### DIRECTIVE
Reproduce all of the text in the data below word for word, leaving out the pictures.

### DATA RECORDS
BEGIN

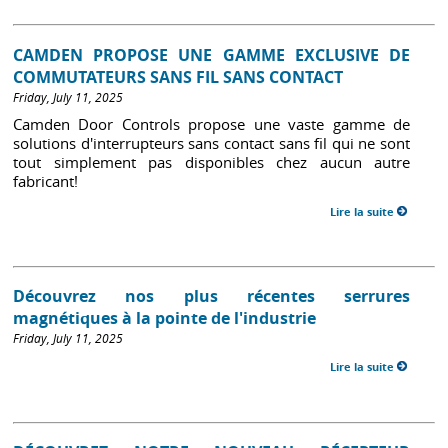
CAMDEN PROPOSE UNE GAMME EXCLUSIVE DE
COMMUTATEURS SANS FIL SANS CONTACT
Friday, July 11, 2025
Camden Door Controls propose une vaste gamme de
solutions d'interrupteurs sans contact sans fil qui ne sont
tout simplement pas disponibles chez aucun autre
fabricant!
Lire la suite
Découvrez nos plus récentes serrures
magnétiques à la pointe de l'industrie
Friday, July 11, 2025
Lire la suite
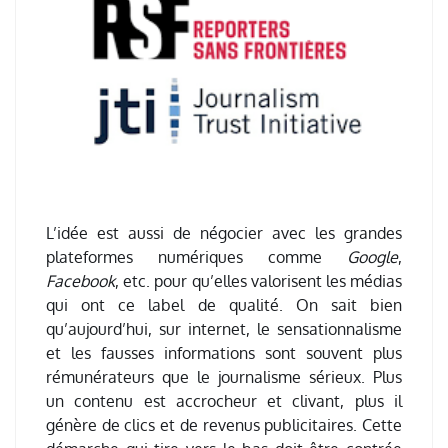
L’idée est aussi de négocier avec les grandes
plateformes numériques comme
Google
,
Facebook
, etc. pour qu’elles valorisent les médias
qui ont ce label de qualité.
On sait bien
qu’aujourd’hui, sur internet, le sensationnalisme
et les fausses informations sont souvent plus
rémunérateurs que le journalisme sérieux. Plus
un contenu est accrocheur et clivant, plus il
génère de clics et de revenus publicitaires. Cette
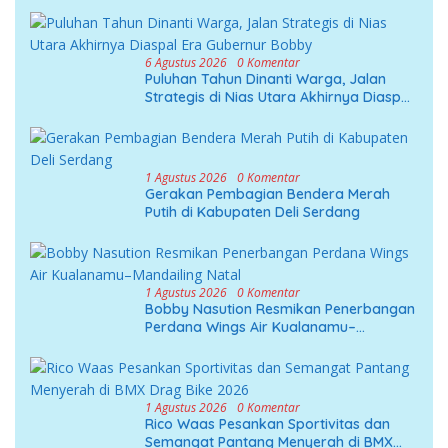
6 Agustus 2026
0 Komentar
Puluhan Tahun Dinanti Warga, Jalan
Strategis di Nias Utara Akhirnya Diaspal
Era Gubernur Bobby
1 Agustus 2026
0 Komentar
Gerakan Pembagian Bendera Merah
Putih di Kabupaten Deli Serdang
1 Agustus 2026
0 Komentar
Bobby Nasution Resmikan Penerbangan
Perdana Wings Air Kualanamu–
Mandailing Natal
1 Agustus 2026
0 Komentar
Rico Waas Pesankan Sportivitas dan
Semangat Pantang Menyerah di BMX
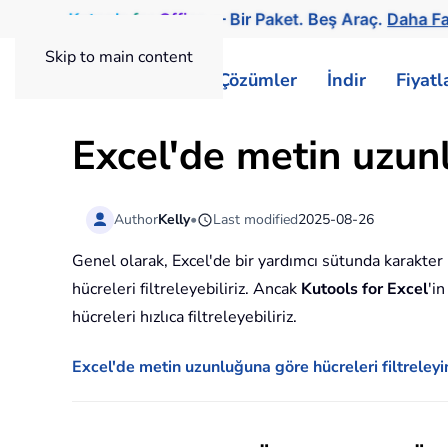
Kutools
for
Office
— Bir Paket. Beş Araç.
Daha Fa
Skip to main content
ExtendOffice
Çözümler
İndir
Fiyat
Excel'de metin uzunl
Author
Kelly
•
Last modified
2025-08-26
Genel olarak, Excel'de bir yardımcı sütunda karakter
hücreleri filtreleyebiliriz. Ancak
Kutools for Excel
'i
hücreleri hızlıca filtreleyebiliriz.
Excel'de metin uzunluğuna göre hücreleri filtreleyi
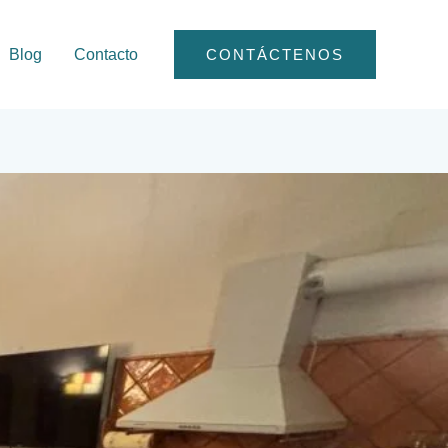
Blog
Contacto
CONTÁCTENOS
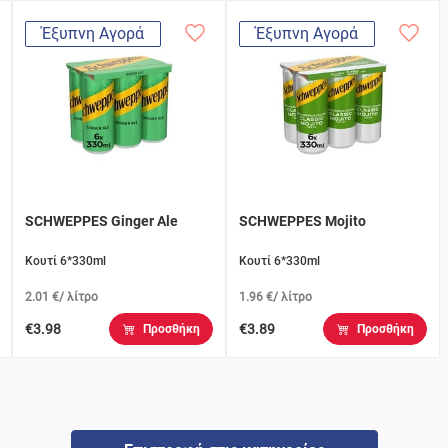
Έξυπνη Αγορά
Έξυπνη Αγορά
SCHWEPPES Ginger Ale
SCHWEPPES Mojito
Κουτί 6*330ml
Κουτί 6*330ml
2.01 €/ λίτρο
1.96 €/ λίτρο
€3.98
€3.89
Προσθήκη
Προσθήκη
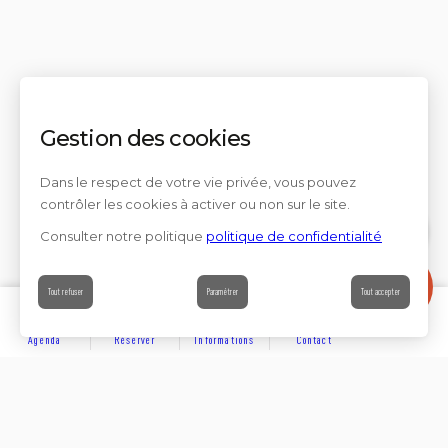
Gestion des cookies
Dans le respect de votre vie privée, vous pouvez
contrôler les cookies à activer ou non sur le site.
Consulter notre politique
politique de confidentialité
Contact
Tout refuser
Paramétrer
Tout accepter
Agenda
Réserver
Informations
Contact
DÉCOUVRIR
Partager sur
Hôtels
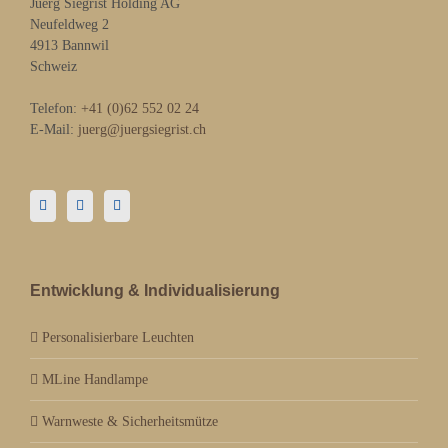
Juerg Siegrist Holding AG
Neufeldweg 2
4913 Bannwil
Schweiz
Telefon:
+41 (0)62 552 02 24
E-Mail:
juerg@juergsiegrist.ch
Entwicklung & Individualisierung
Personalisierbare Leuchten
MLine Handlampe
Warnweste & Sicherheitsmütze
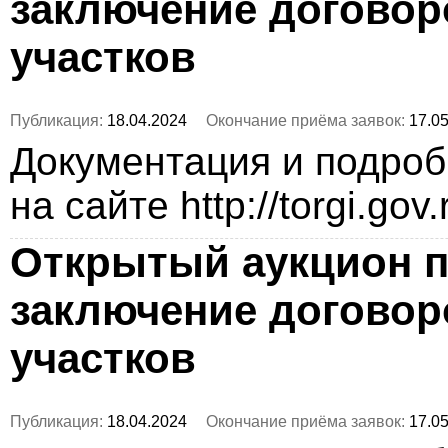
заключение догово
участков
Публикация:
18.04.2024
Окончание приёма заявок:
17.05
Документация и подро
на сайте http://torgi.gov
Открытый аукцион п
заключение догово
участков
Публикация:
18.04.2024
Окончание приёма заявок:
17.05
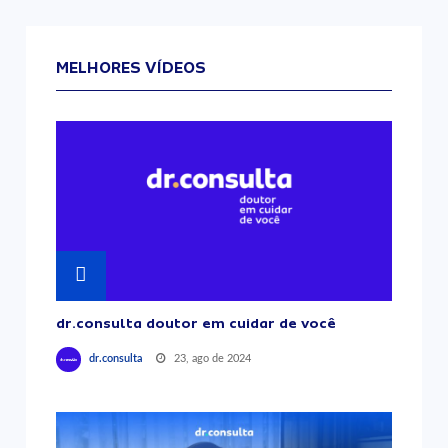
MELHORES VÍDEOS
dr.consulta doutor em cuidar de você
23, ago de 2024
dr.consulta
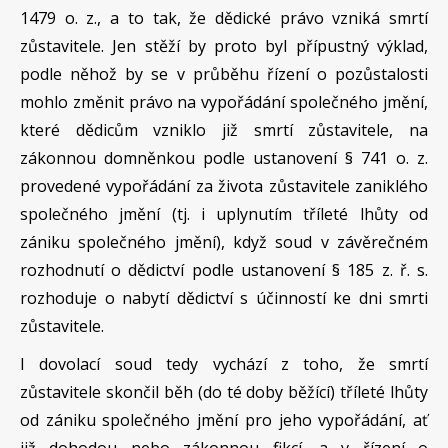
1479 o. z., a to tak, že dědické právo vzniká smrtí
zůstavitele. Jen stěží by proto byl přípustný výklad,
podle něhož by se v průběhu řízení o pozůstalosti
mohlo změnit právo na vypořádání společného jmění,
které dědicům vzniklo již smrtí zůstavitele, na
zákonnou domněnkou podle ustanovení § 741 o. z.
provedené vypořádání za života zůstavitele zaniklého
společného jmění (tj. i uplynutím tříleté lhůty od
zániku společného jmění), když soud v závěrečném
rozhodnutí o dědictví podle ustanovení § 185 z. ř. s.
rozhoduje o nabytí dědictví s účinností ke dni smrti
zůstavitele.
I dovolací soud tedy vychází z toho, že smrtí
zůstavitele skončil běh (do té doby běžící) tříleté lhůty
od zániku společného jmění pro jeho vypořádání, ať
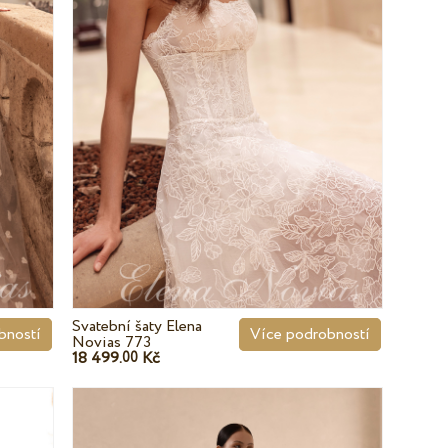
Svatební šaty Elena
bností
Více podrobností
Novias 773
18 499.
Kč
00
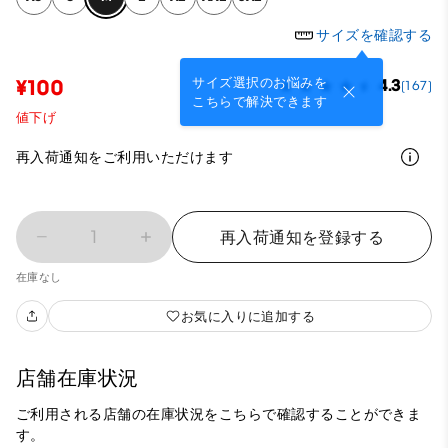
サイズを確認する
サイズ選択のお悩みを
¥100
4.3
(167)
こちらで解決できます
値下げ
再入荷通知をご利用いただけます
1
再入荷通知を登録する
在庫なし
お気に入りに追加する
店舗在庫状況
ご利用される店舗の在庫状況をこちらで確認することができま
す。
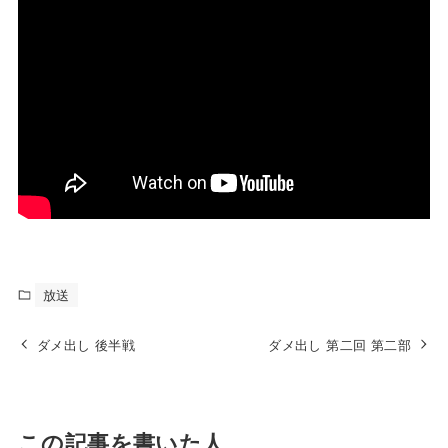
放送
ダメ出し 後半戦
ダメ出し 第二回 第二部
この記事を書いた人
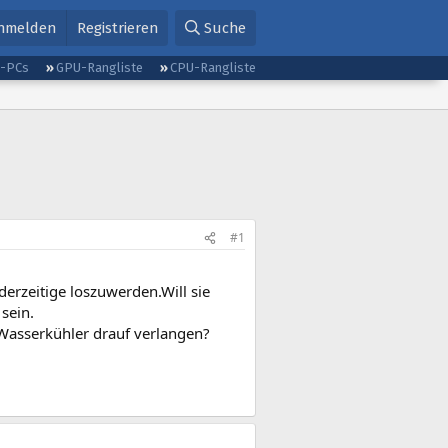
nmelden
Registrieren
Suche
g-PCs
GPU-Rangliste
CPU-Rangliste
#1
rzeitige loszuwerden.Will sie
 sein.
Wasserkühler drauf verlangen?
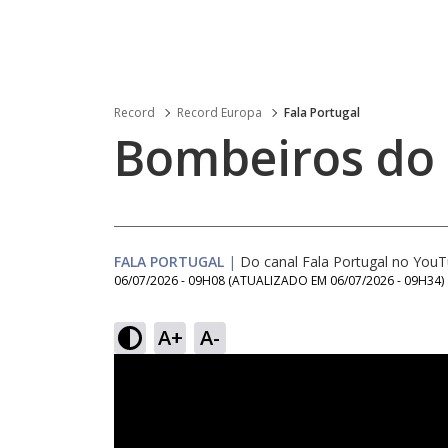
Record
Record Europa
Fala Portugal
Bombeiros do
FALA PORTUGAL
|
Do canal Fala Portugal no You
06/07/2026 - 09H08
(ATUALIZADO EM
06/07/2026 - 09H34
)
A+
A-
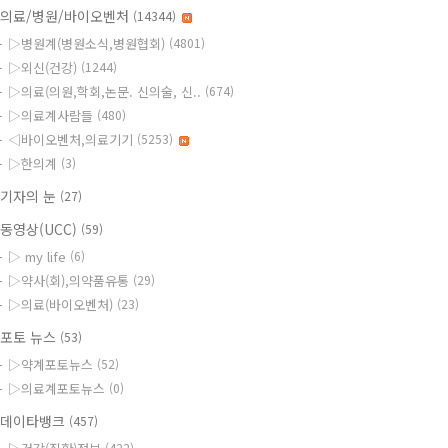
의료/병원/바이오벤처
(14344)
▷병원계(병원소식,병원협회)
(4801)
▷외신(건강)
(1244)
▷의료(의원,학회,논문. 신의술, 신..
(674)
▷의료계사람들
(480)
◁바이오벤처,의료기기
(5253)
▷한의계
(3)
기자의 눈
(27)
동영상(UCC)
(59)
▷ my life
(6)
▷약사(회),의약품유통
(29)
▷의료(바이오벤처)
(23)
포토 뉴스
(53)
▷약계포토뉴스
(52)
▷의료계포토뉴스
(0)
데이타뱅크
(457)
(422)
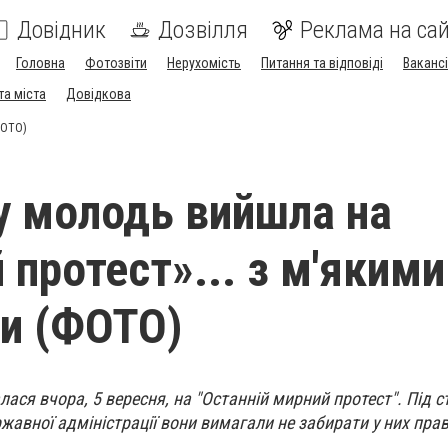
Довідник
Дозвілля
Реклама на сай
Головна
Фотозвіти
Нерухомість
Питання та відповіді
Вакансі
та міста
Довідкова
ФОТО)
у молодь вийшла на
 протест»... з м'якими
и (ФОТО)
лася вчора, 5 вересня, на "Останній мирний протест". Під с
ржавної адміністрації вони вимагали не забирати у них пра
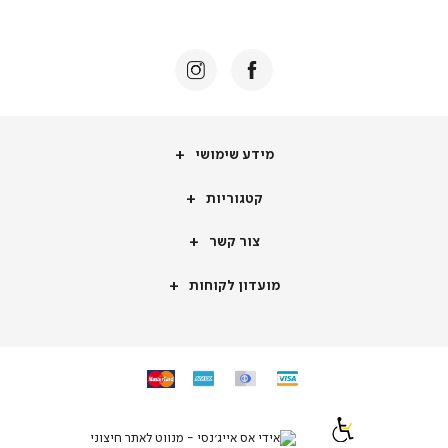
באנר
תומכי
מכירה
-
דף
הבית
(8)
מידע
מידע שימושי
שימושי
קטגוריות
קטגוריות
צור
צור קשר
קשר
מועדון
מועדון לקוחות
לקוחות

END

### RESPONSE AREA
CAMDEN PROPOSE UNE GAMME EXCLUSIVE DE
COMMUTATEURS SANS FIL SANS CONTACT
Friday, July 11, 2025
Camden Door Controls propose une vaste gamme de
solutions d'interrupteurs sans contact sans fil qui ne sont
tout simplement pas disponibles chez aucun autre
fabricant!
Lire la suite
Découvrez nos plus récentes serrures
magnétiques à la pointe de l'industrie
Friday, July 11, 2025
Lire la suite
L’idée est aussi de négocier avec les grandes
plateformes numériques comme
Google
,
Facebook
, etc. pour qu’elles valorisent les médias
qui ont ce label de qualité.
On sait bien
qu’aujourd’hui, sur internet, le sensationnalisme
et les fausses informations sont souvent plus
rémunérateurs que le journalisme sérieux. Plus
un contenu est accrocheur et clivant, plus il
génère de clics et de revenus publicitaires. Cette
6 Agustus 2026
0 Komentar
Puluhan Tahun Dinanti Warga, Jalan
Strategis di Nias Utara Akhirnya Diaspal
Era Gubernur Bobby
1 Agustus 2026
0 Komentar
Gerakan Pembagian Bendera Merah
Putih di Kabupaten Deli Serdang
1 Agustus 2026
0 Komentar
Bobby Nasution Resmikan Penerbangan
Perdana Wings Air Kualanamu–
Mandailing Natal
1 Agustus 2026
0 Komentar
Rico Waas Pesankan Sportivitas dan
Semangat Pantang Menyerah di BMX
Kutools
for
Office
— Bir Paket. Beş Araç.
Daha Fa
Skip to main content
ExtendOffice
Çözümler
İndir
Fiyat
Excel'de metin uzunl
Author
Kelly
•
Last modified
2025-08-26
Genel olarak, Excel'de bir yardımcı sütunda karakter
hücreleri filtreleyebiliriz. Ancak
Kutools for Excel
'i
hücreleri hızlıca filtreleyebiliriz.
Excel'de metin uzunluğuna göre hücreleri filtreleyi
Blog
Contacto
CONTÁCTENOS
Έξυπνη Αγορά
Έξυπνη Αγορά
SCHWEPPES Ginger Ale
SCHWEPPES Mojito
Κουτί 6*330ml
Κουτί 6*330ml
2.01 €/ λίτρο
1.96 €/ λίτρο
€3.98
€3.89
Προσθήκη
Προσθήκη
Gestion des cookies
Dans le respect de votre vie privée, vous pouvez
contrôler les cookies à activer ou non sur le site.
Consulter notre politique
politique de confidentialité
Contact
Tout refuser
Paramétrer
Tout accepter
Agenda
Réserver
Informations
Contact
DÉCOUVRIR
Partager sur
Hôtels
Juerg Siegrist Holding AG
Neufeldweg 2
4913 Bannwil
Schweiz
Telefon:
+41 (0)62 552 02 24
E-Mail:
juerg@juergsiegrist.ch
Entwicklung & Individualisierung
Personalisierbare Leuchten
MLine Handlampe
Warnweste & Sicherheitsmütze
заключение догово
участков
Публикация:
18.04.2024
Окончание приёма заявок:
17.05
Документация и подро
на сайте http://torgi.gov
Открытый аукцион п
заключение догово
участков
Публикация:
18.04.2024
Окончание приёма заявок:
17.05
MELHORES VÍDEOS
dr.consulta doutor em cuidar de você
23, ago de 2024
dr.consulta
1479 o. z., a to tak, že dědické právo vzniká smrtí
zůstavitele. Jen stěží by proto byl přípustný výklad,
podle něhož by se v průběhu řízení o pozůstalosti
mohlo změnit právo na vypořádání společného jmění,
které dědicům vzniklo již smrtí zůstavitele, na
zákonnou domněnkou podle ustanovení § 741 o. z.
provedené vypořádání za života zůstavitele zaniklého
společného jmění (tj. i uplynutím tříleté lhůty od
zániku společného jmění), když soud v závěrečném
rozhodnutí o dědictví podle ustanovení § 185 z. ř. s.
rozhoduje o nabytí dědictví s účinností ke dni smrti
zůstavitele.
I dovolací soud tedy vychází z toho, že smrtí
zůstavitele skončil běh (do té doby běžící) tříleté lhůty
od zániku společného jmění pro jeho vypořádání, ať
Svatební šaty Elena
bností
Více podrobností
Novias 773
18 499.
Kč
00
サイズを確認する
サイズ選択のお悩みを
¥100
4.3
(167)
こちらで解決できます
値下げ
再入荷通知をご利用いただけます
1
再入荷通知を登録する
在庫なし
お気に入りに追加する
店舗在庫状況
ご利用される店舗の在庫状況をこちらで確認することができま
す。
放送
ダメ出し 後半戦
ダメ出し 第二回 第二部
この記事を書いた人
nmelden
Registrieren
Suche
g-PCs
GPU-Rangliste
CPU-Rangliste
#1
rzeitige loszuwerden.Will sie
 sein.
Wasserkühler drauf verlangen?
Record
Record Europa
Fala Portugal
Bombeiros do
FALA PORTUGAL
|
Do canal Fala Portugal no You
06/07/2026 - 09H08
(ATUALIZADO EM
06/07/2026 - 09H34
)
A+
A-
의료/병원/바이오벤처
(14344)
▷병원계(병원소식,병원협회)
(4801)
▷외신(건강)
(1244)
▷의료(의원,학회,논문. 신의술, 신..
(674)
▷의료계사람들
(480)
◁바이오벤처,의료기기
(5253)
▷한의계
(3)
기자의 눈
(27)
동영상(UCC)
(59)
▷ my life
(6)
▷약사(회),의약품유통
(29)
▷의료(바이오벤처)
(23)
포토 뉴스
(53)
▷약계포토뉴스
(52)
▷의료계포토뉴스
(0)
데이타뱅크
(457)
(422)
Довідник
Дозвілля
Реклама на сай
Головна
Фотозвіти
Нерухомість
Питання та відповіді
Вакансі
та міста
Довідкова
ФОТО)
у молодь вийшла на
 протест»... з м'якими
и (ФОТО)
лася вчора, 5 вересня, на "Останній мирний протест". Під с
ржавної адміністрації вони вимагали не забирати у них пра
באנר
תומכי
מכירה
-
דף
הבית
(8)
מידע
מידע שימושי
שימושי
קטגוריות
קטגוריות
צור
צור קשר
קשר
מועדון
מועדון לקוחות
לקוחות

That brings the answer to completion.